**Do this**
Report each line of the material below that contains the string "dist", treating uppercase and lowercase as different.

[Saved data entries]
▼
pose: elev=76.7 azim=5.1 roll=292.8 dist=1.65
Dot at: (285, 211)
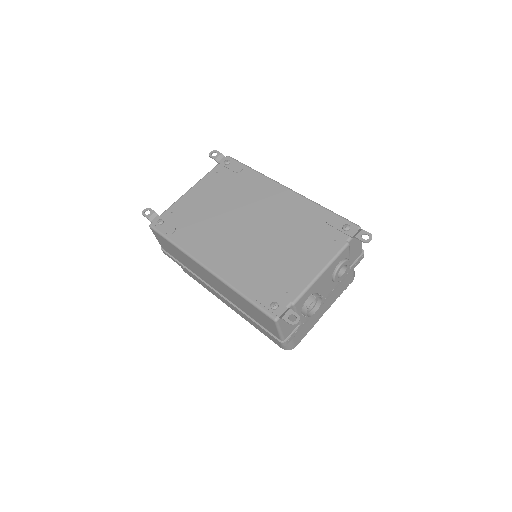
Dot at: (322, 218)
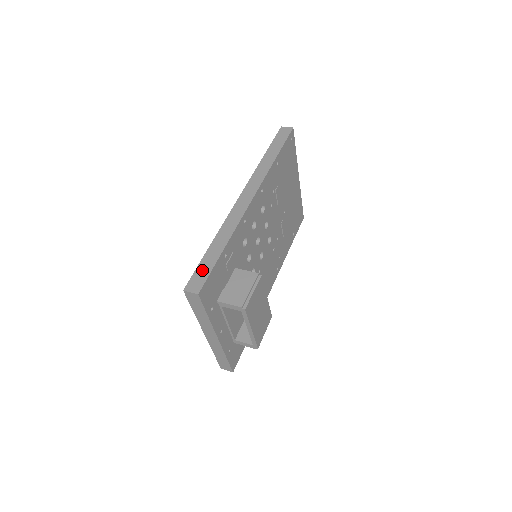
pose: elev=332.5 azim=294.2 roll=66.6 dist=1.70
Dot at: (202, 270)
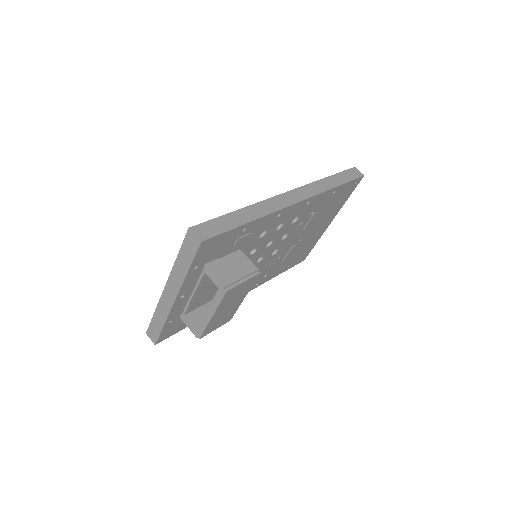
Dot at: (218, 224)
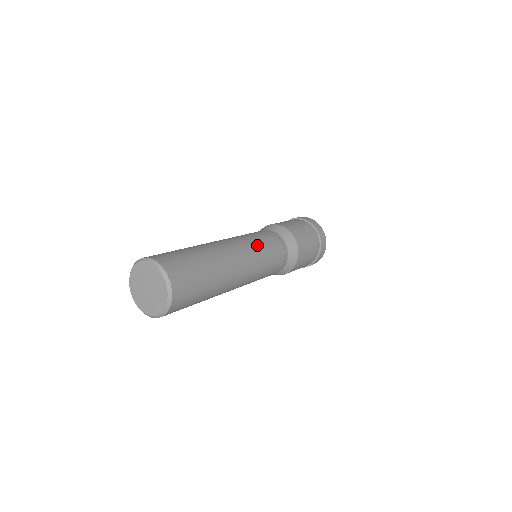
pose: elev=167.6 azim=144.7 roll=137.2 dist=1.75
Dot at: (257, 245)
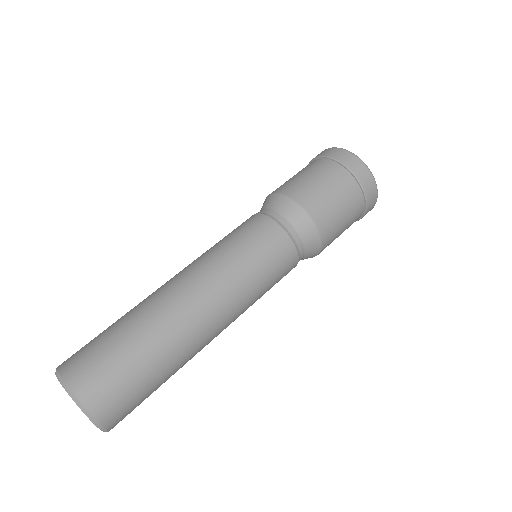
Dot at: (258, 297)
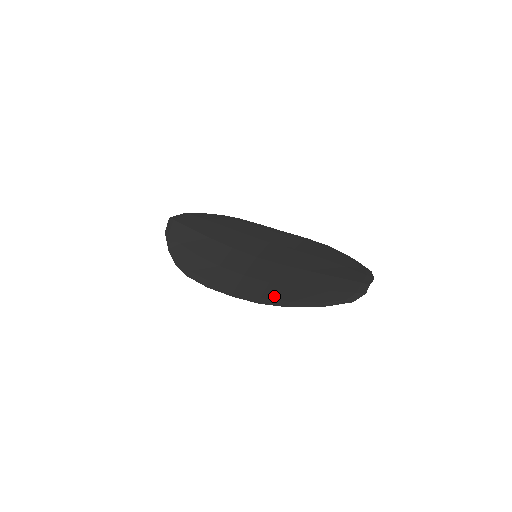
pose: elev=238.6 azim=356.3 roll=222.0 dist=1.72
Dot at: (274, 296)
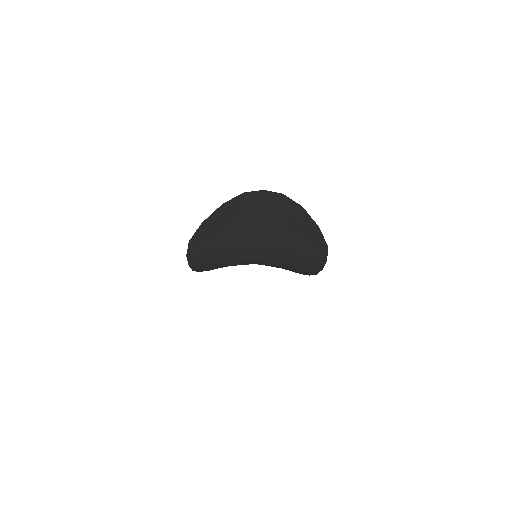
Dot at: occluded
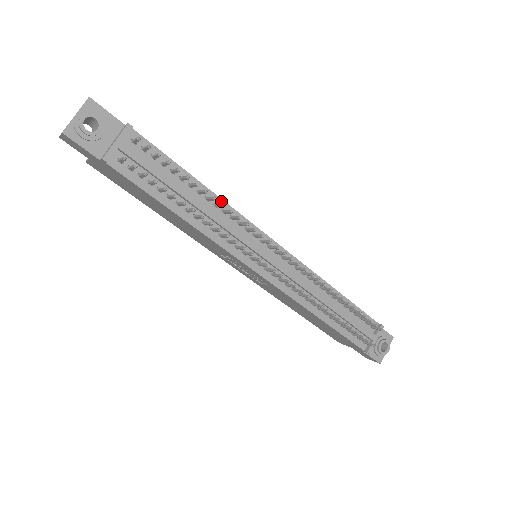
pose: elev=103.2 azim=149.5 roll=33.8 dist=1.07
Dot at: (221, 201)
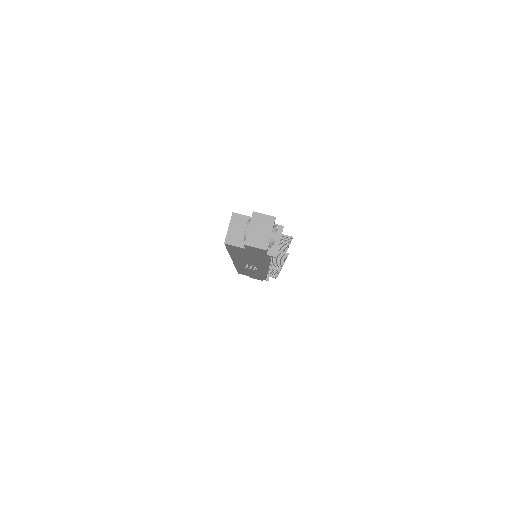
Dot at: occluded
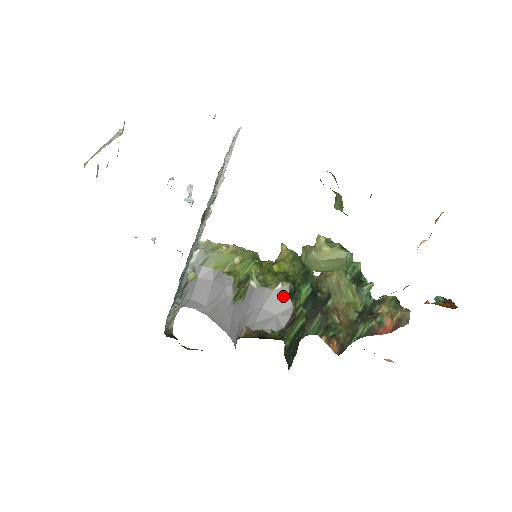
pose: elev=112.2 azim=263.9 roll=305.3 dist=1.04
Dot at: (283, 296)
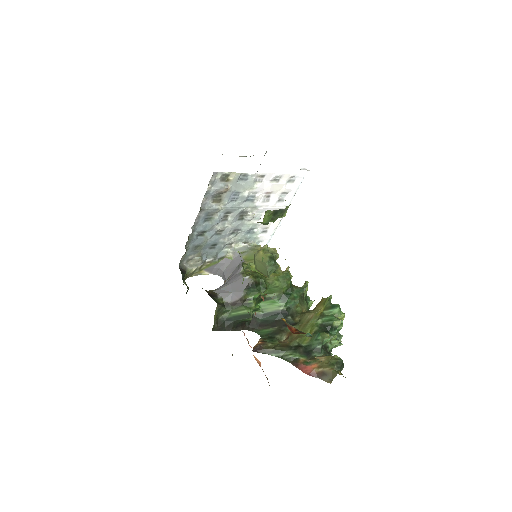
Dot at: (244, 284)
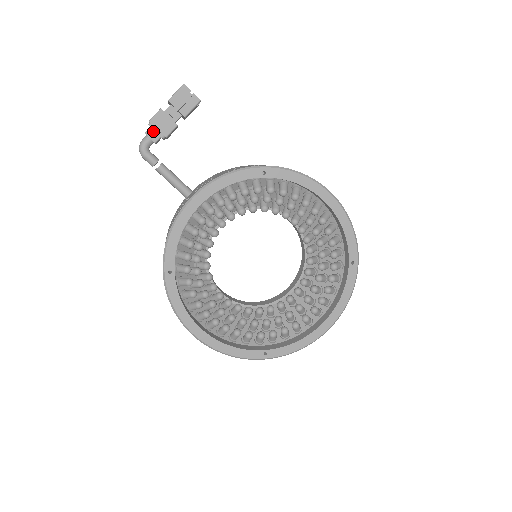
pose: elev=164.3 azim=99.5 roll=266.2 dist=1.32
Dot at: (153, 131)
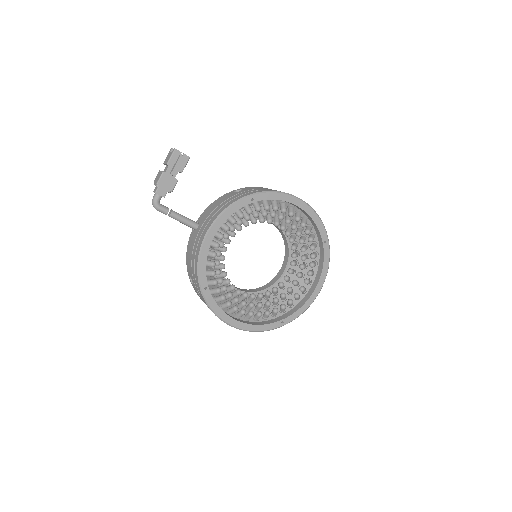
Dot at: (161, 189)
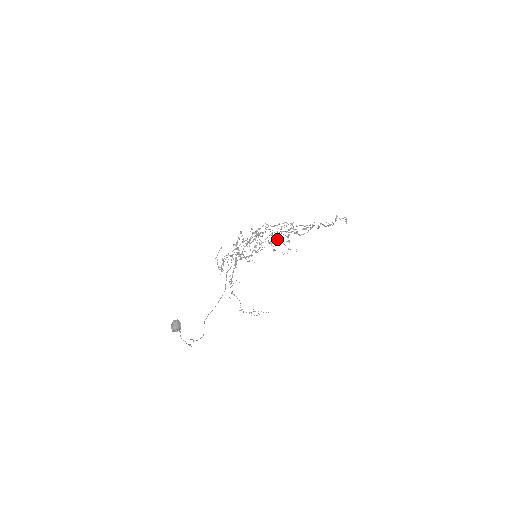
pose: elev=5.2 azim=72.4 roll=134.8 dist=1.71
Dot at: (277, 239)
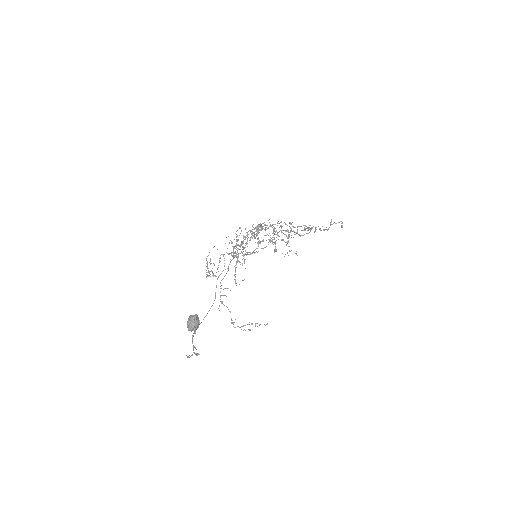
Dot at: (272, 241)
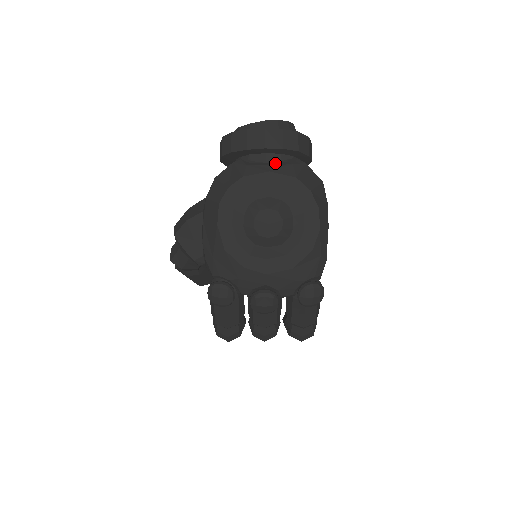
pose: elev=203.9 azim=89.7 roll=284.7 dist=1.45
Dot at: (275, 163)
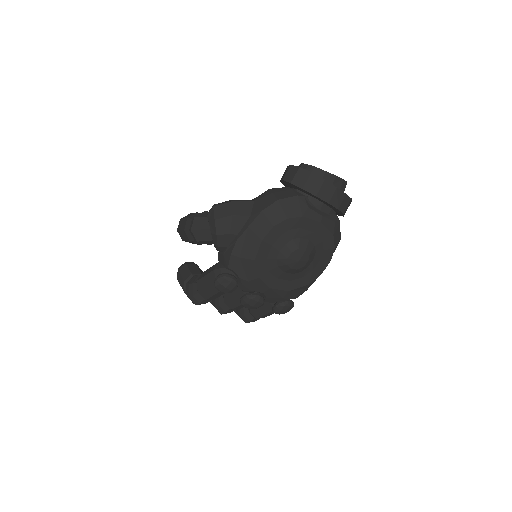
Dot at: (326, 215)
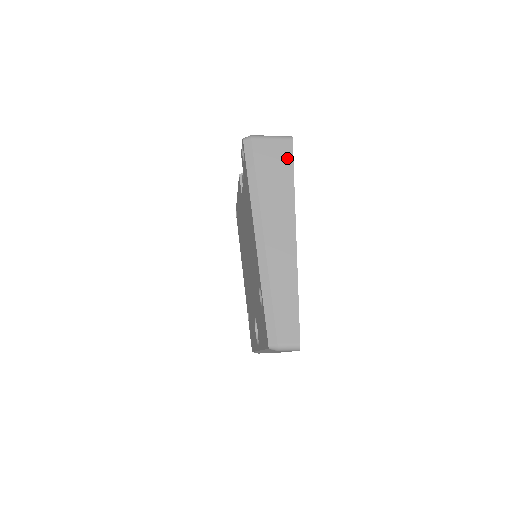
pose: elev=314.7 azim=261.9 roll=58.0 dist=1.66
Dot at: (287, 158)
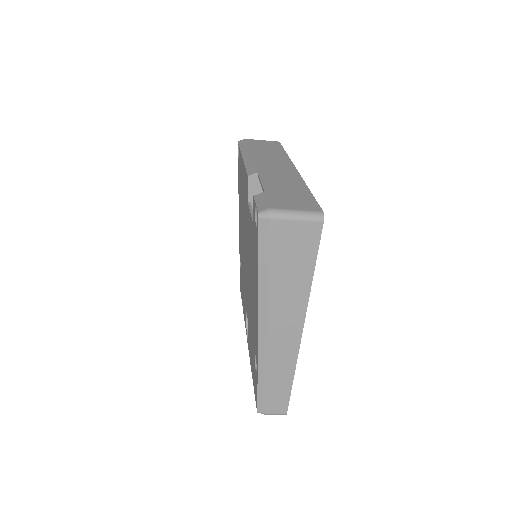
Dot at: (311, 246)
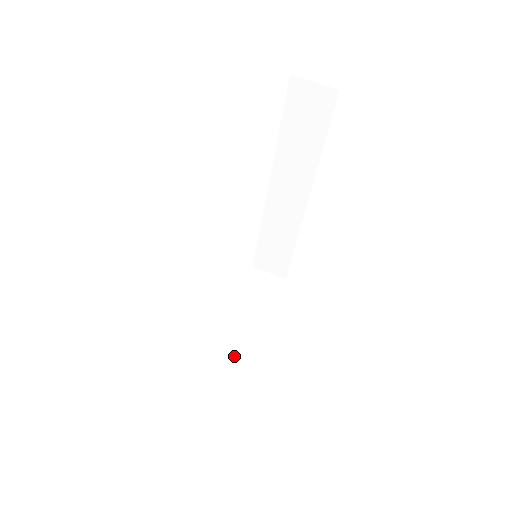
▲
**Exercise answer**
pose: elev=76.7 azim=5.1 roll=292.8 dist=1.65
pose: elev=332.5 azim=294.2 roll=66.6 dist=1.70
pose: elev=167.6 azim=144.7 roll=137.2 dist=1.75
pose: elev=238.6 azim=356.3 roll=222.0 dist=1.72
pose: elev=103.2 azim=149.5 roll=33.8 dist=1.07
pose: elev=112.2 azim=263.9 roll=305.3 dist=1.04
pose: elev=164.3 azim=99.5 roll=266.2 dist=1.32
pose: elev=5.2 azim=72.4 roll=134.8 dist=1.71
pose: elev=203.9 azim=89.7 roll=284.7 dist=1.45
pose: elev=314.7 azim=261.9 roll=58.0 dist=1.66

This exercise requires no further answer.